Last but not least, the last part of the ending that I will talk about is the resolution with the relationships. The love triangle ends with Katniss being with Peeta and not Gale. I was surprisingly perfectly fine with this, even though I was a Gale fan for most of the series. Why was I fine with this? Mainly it was because Katniss couldn't be with Gale after what happened with her sister. He was one of the masterminds behind the plan to attack the Capital in the way that they did that caused the death of Prim. Sure, Gale wasn't directly responsible for the death of Prim, but in Katniss' mind, with her strong personality, this was something that she couldn't forgive and if she had, it would've been out of character and would've ensued in a poor ending. In the end I was still a fan of Gale, even if Katniss wasn't, but I determined that he deserved someone better. After Katniss' shocking murder of Coin, which seemed to be the straw that broke the camel's back for her mentally, she went completely insane and was even suicidal. While being in the mind of someone in that mental state can be frustrating at times, I also appreciated it because it was very realistic. Someone who went through all that she went through would definitely feel and act that way, which is something most fictional books don't portray with their hero. But Katniss gets better and it is because of one person, Peeta. After her trial, the send her back to District 12 to start that rebuilding it and while she is almost a vegetable for a long time, she eventually gets out of it and that is because she has Peeta by her side. For most of the book, their love story is an act. While Peeta loves Katniss, Katniss doesn't feel the same. Does she love him in the end? Is it real? Yes, it is. It just took her a very long time to realize it.

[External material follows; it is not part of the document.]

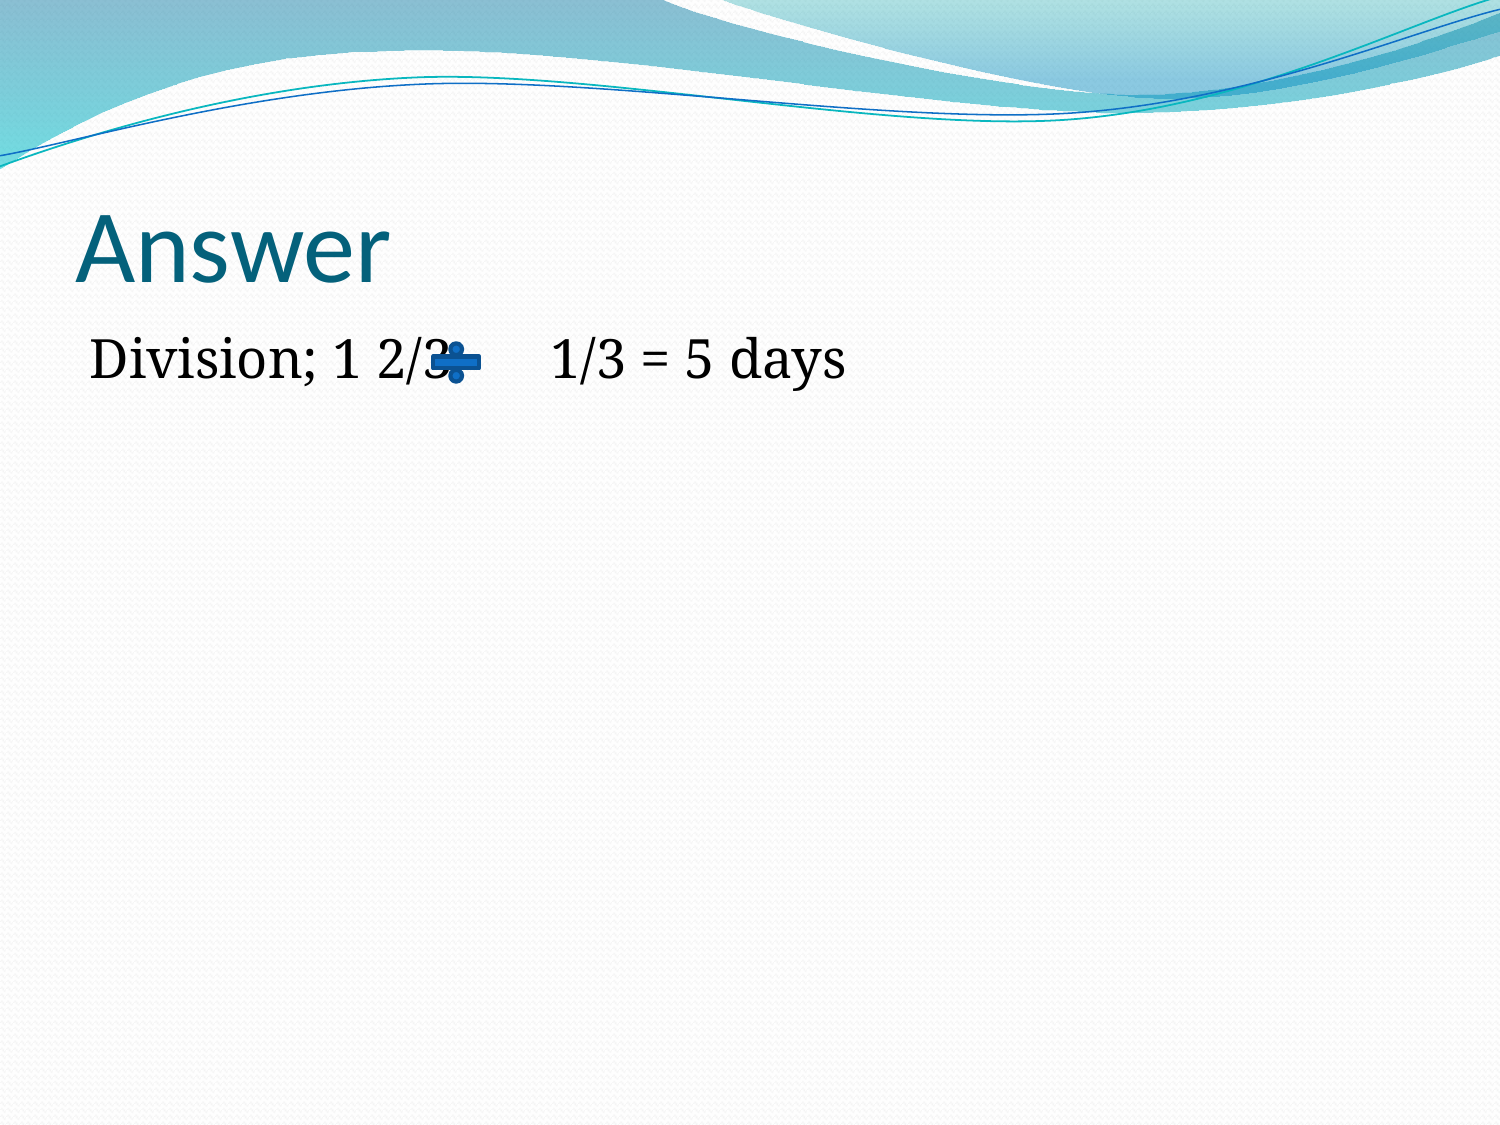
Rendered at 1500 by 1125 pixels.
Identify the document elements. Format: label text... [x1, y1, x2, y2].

title Answer [75, 115, 1425, 303]
text_box [431, 341, 481, 384]
list Division; 1 2/3 1/3 = 5 days [75, 317, 1425, 1038]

To wrap things up, the moral of the whole series is presented in the final paragraphs before the epilogue. It states the following: "What I need is the dandelion in the spring. The bright yellow light that means rebirth instead of destruction. The promise that life can go on no matter how bad our losses. That it can be good." Yes, life is rough at times. And while we all may not have gone through everything that Katniss went through, we all have our struggles. And while it is perfectly normal to be scared, angry, sad, and depressed at times because of all that has happened to us, life does go on. And life does get better. This is the message that Suzanne Collins is teaching through the Hunger Games. Quite honestly, I feel that it is beautiful.